Lo scorso ottobre, la professoressa Carmen Reinhart di Harvard osservava che la Federal Reserve aveva smesso di separare in ‘ufficiali’ e ‘non ufficiali’ i detentori esteri di titoli del Tesoro, nella sua relazione Flow of Funds. «Avevano sempre riportato la voce ‘Resto del mondo’, e poi dentro ‘Resto del mondo’ c’era la divisione in ‘Istituzioni ufficiali’ e ‘Non ufficiali’. Nelle ultime due relazioni, hanno smesso di separare in ‘ufficiali’ e ‘non ufficiali’. ‘Ufficiali’ erano le banche centrali straniere. Tra le banche centrali straniere, la Cina faceva categoria a parte. Davvero non so cosa abbia provocato questo cambiamento».

ORA COSA SUCCEDE?

Quando i funzionari smettono di pubblicare certi dati, di solito non è un buon segno. Nel 2006 la Federal Reserve ha smesso di rilasciare i dati sulla cosiddetta ‘M3’, un indicatore di ‘emissione’ monetaria, che include il riacquisto di pronti contro termine. Nel 2008 Lehman Brothers è andata in bancarotta dopo che i mercati finanziari hanno scoperto che si finanziava quasi esclusivamente con i pronti contro termine di breve durata, che aveva fatto troppi debiti e che con ogni probabilità non avrebbe potuto ripagare i creditori.

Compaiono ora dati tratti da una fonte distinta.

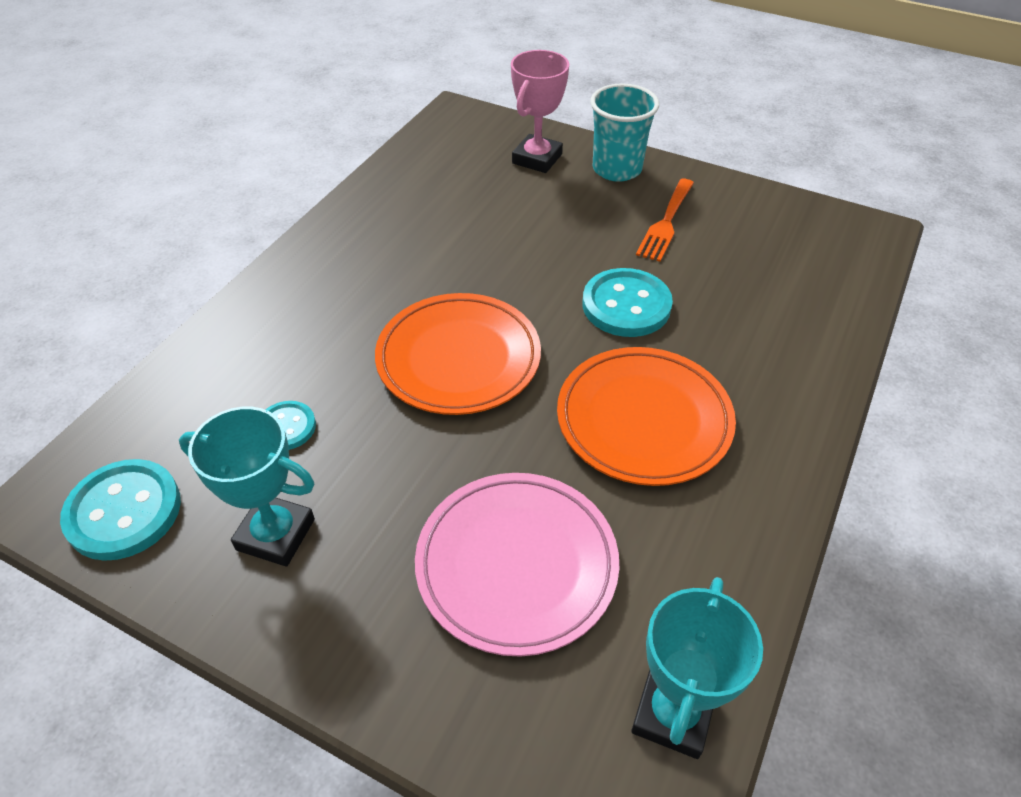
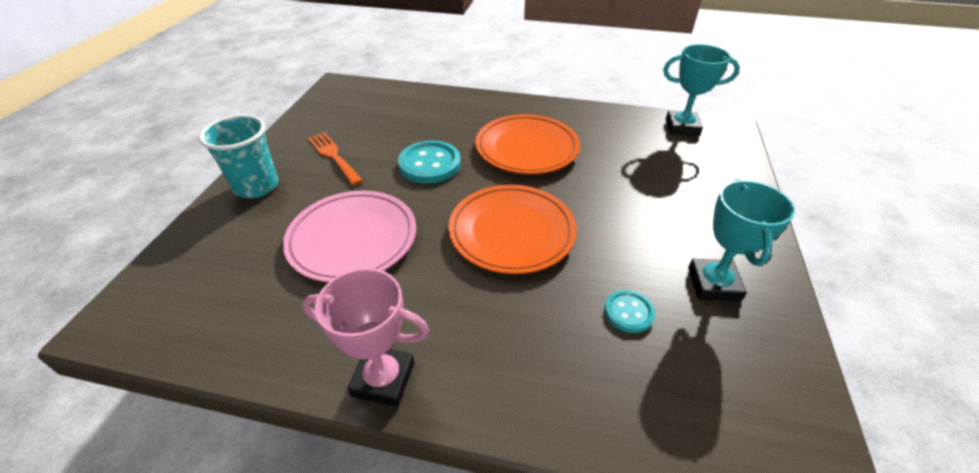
camera: 105 degrees left, 5 degrees down
turquoise button [60,459,181,561] -> none
pink plate [415,473,619,657] -> pink plate moved to [283,190,416,282]
pink trophy [511,50,569,173] -> pink trophy moved to [302,268,429,407]
orange fork [636,179,694,262] -> orange fork turned 135 degrees counterclockwise [308,132,363,185]

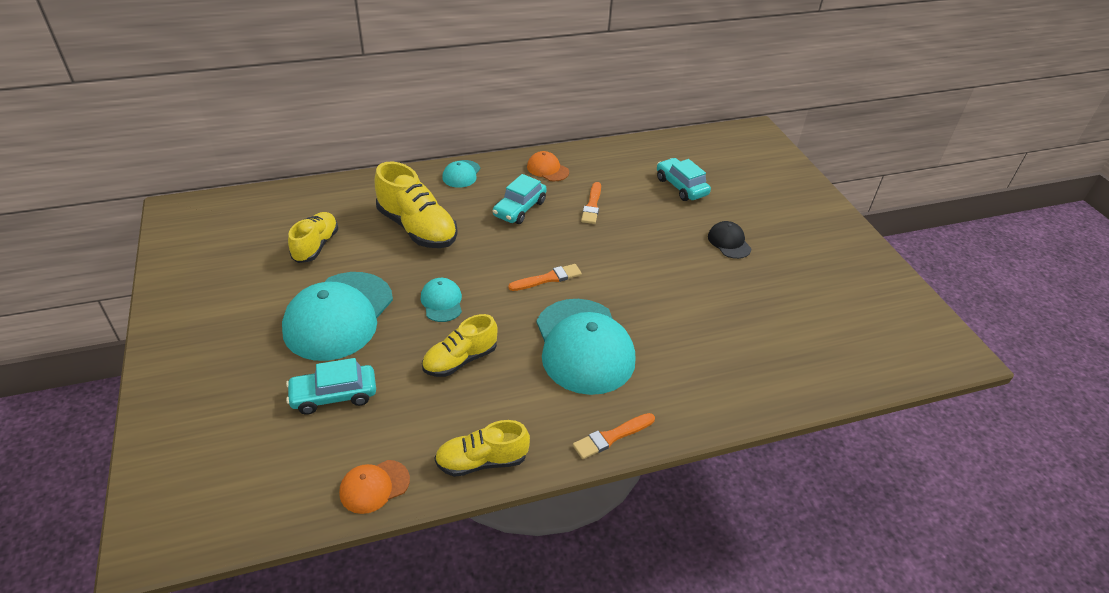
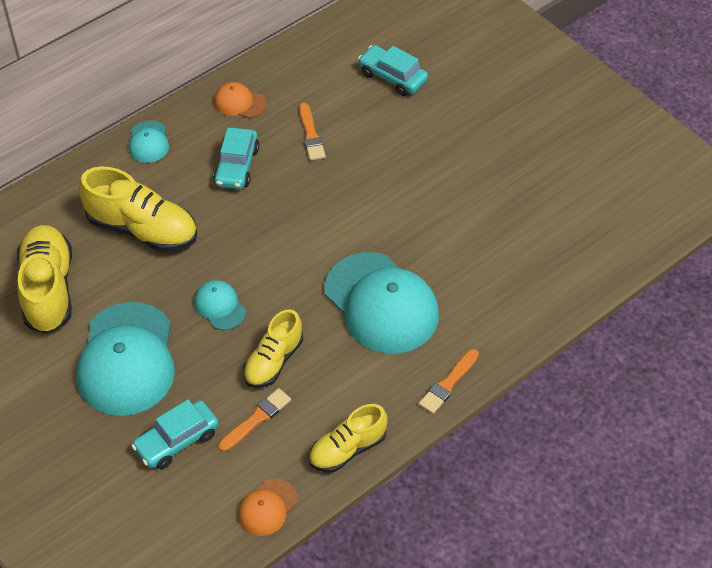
camera: 20 degrees left, 10 degrees up
yellow shoe [288,212,338,263] -> yellow shoe [17,225,72,334], size x1.56
orange brush [508,264,582,291] -> orange brush moved to [218,388,291,452]
black cap [708,221,751,259] -> none

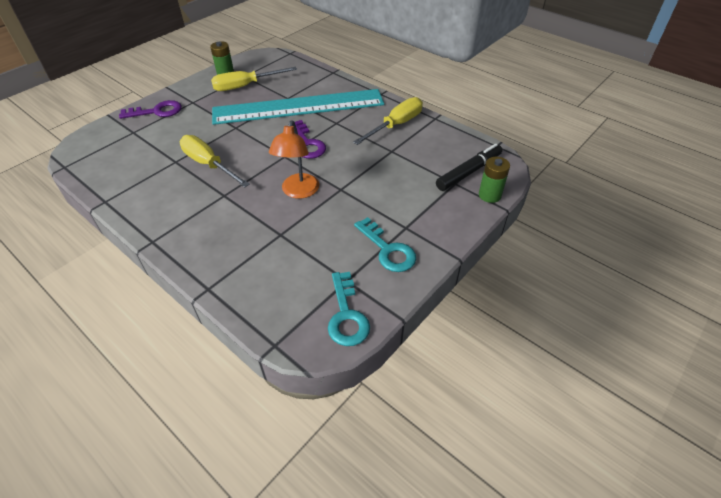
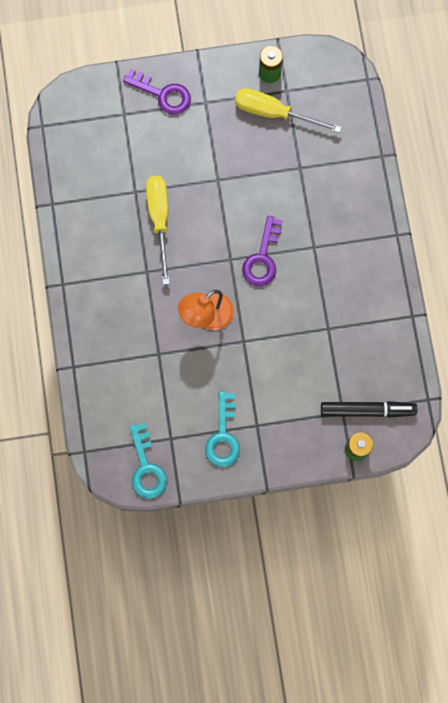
camera: 40 degrees right, 30 degrees up
turquoise ruler [212,89,384,125] -> none
turquoise key [328,272,370,346] -> turquoise key turned 45 degrees counterclockwise [129,423,167,499]
yellow screwdriver [353,97,423,145] -> none

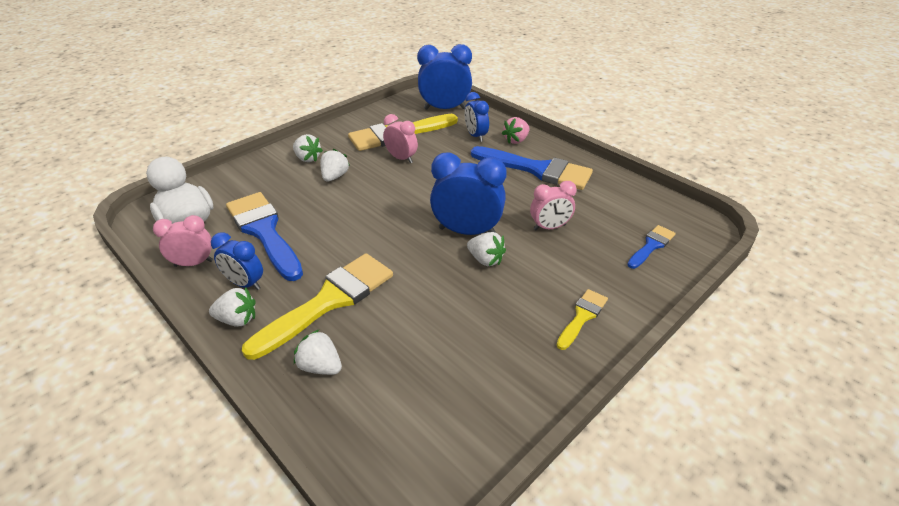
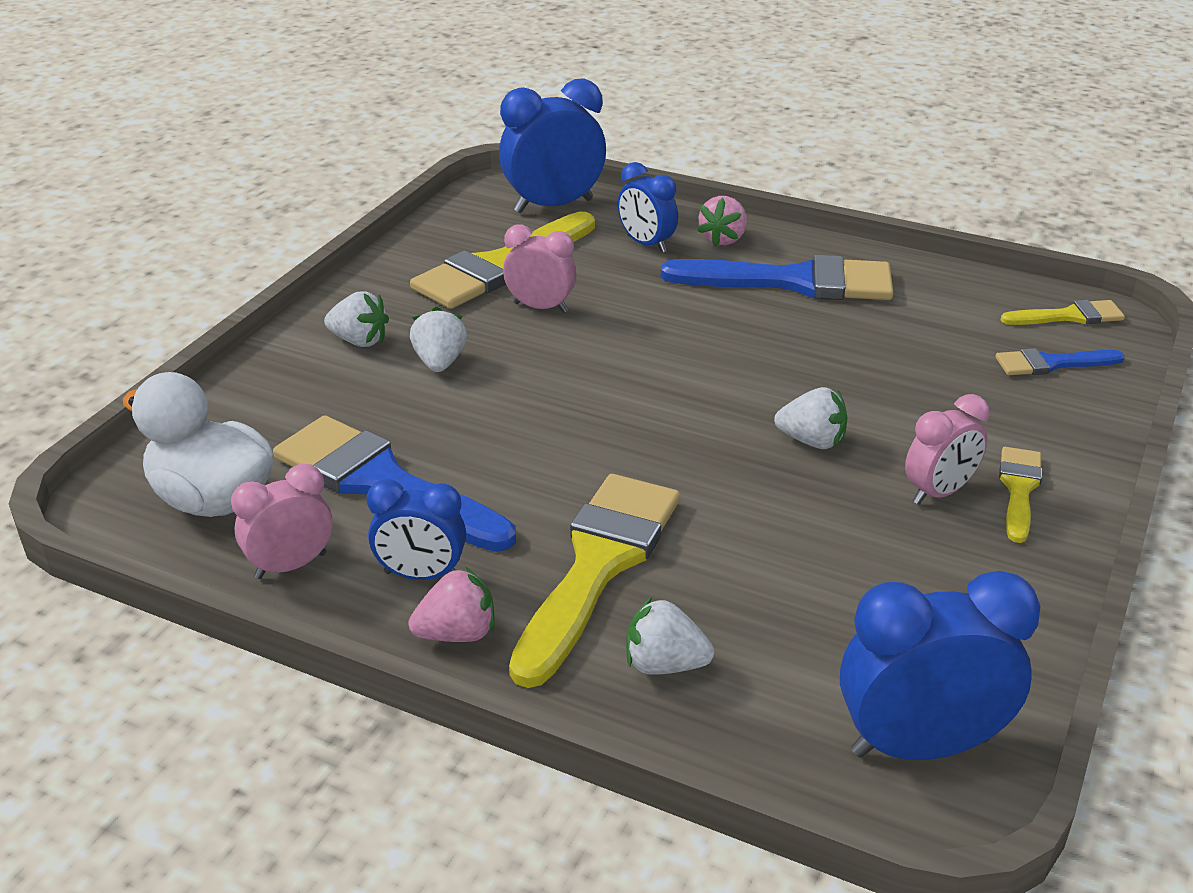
camera: 20 degrees left, 5 degrees down
white strawberry [209,287,256,327] -> pink strawberry [408,567,495,642]
blue clock [430,152,507,235] -> blue clock moved to [840,570,1041,760]
pink clock [530,181,577,230] -> pink clock moved to [905,394,989,505]
blue brush [627,225,676,269] -> blue brush turned 120 degrees counterclockwise [996,348,1125,375]
none -> yellow brush [1001,300,1125,325]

Per quanto riguarda la Cina, Tiftik ritiene che i cittadini porteranno via i soldi dal Paese in massa, e gli stranieri porteranno in Cina somme poco rilevanti. «Riteniamo che gli influssi non residenziali [gli investimenti degli stranieri, ndr] saranno deboli nel 2016. I deflussi residenziali [gli investimenti all’estero da parte dei cinesi, ndr] aumenteranno nel 2016. La Cina sta diventando il fornitore di capitale del resto del mondo. Questo è inevitabile, succederà».

Ma sarà possibile solo se la Cina manterrà la sua rotta di liberalizzazione della mobilità dei capitali e non imporrà ulteriori controlli al capitale a causa dei deflussi.

Con un conto capitale chiuso e un tasso di cambi stabile, il regime cinese «ha investito valuta estera per conto di privati. Ha accumulato riserve e le ha investite in buoni del Tesoro esteri. Ora i residenti e le aziende stanno cominciando a fornire capitale al resto del mondo con la liberalizzazione dei movimenti di capitali» spiega Tiftik. E se questa mossa portasse a una rapida svalutazione dello yuan nei confronti del dollaro? «È un rischio significativo che abbiamo sul radar – dice Tiftik – E non siamo gli unici preoccupati di questa eventualità».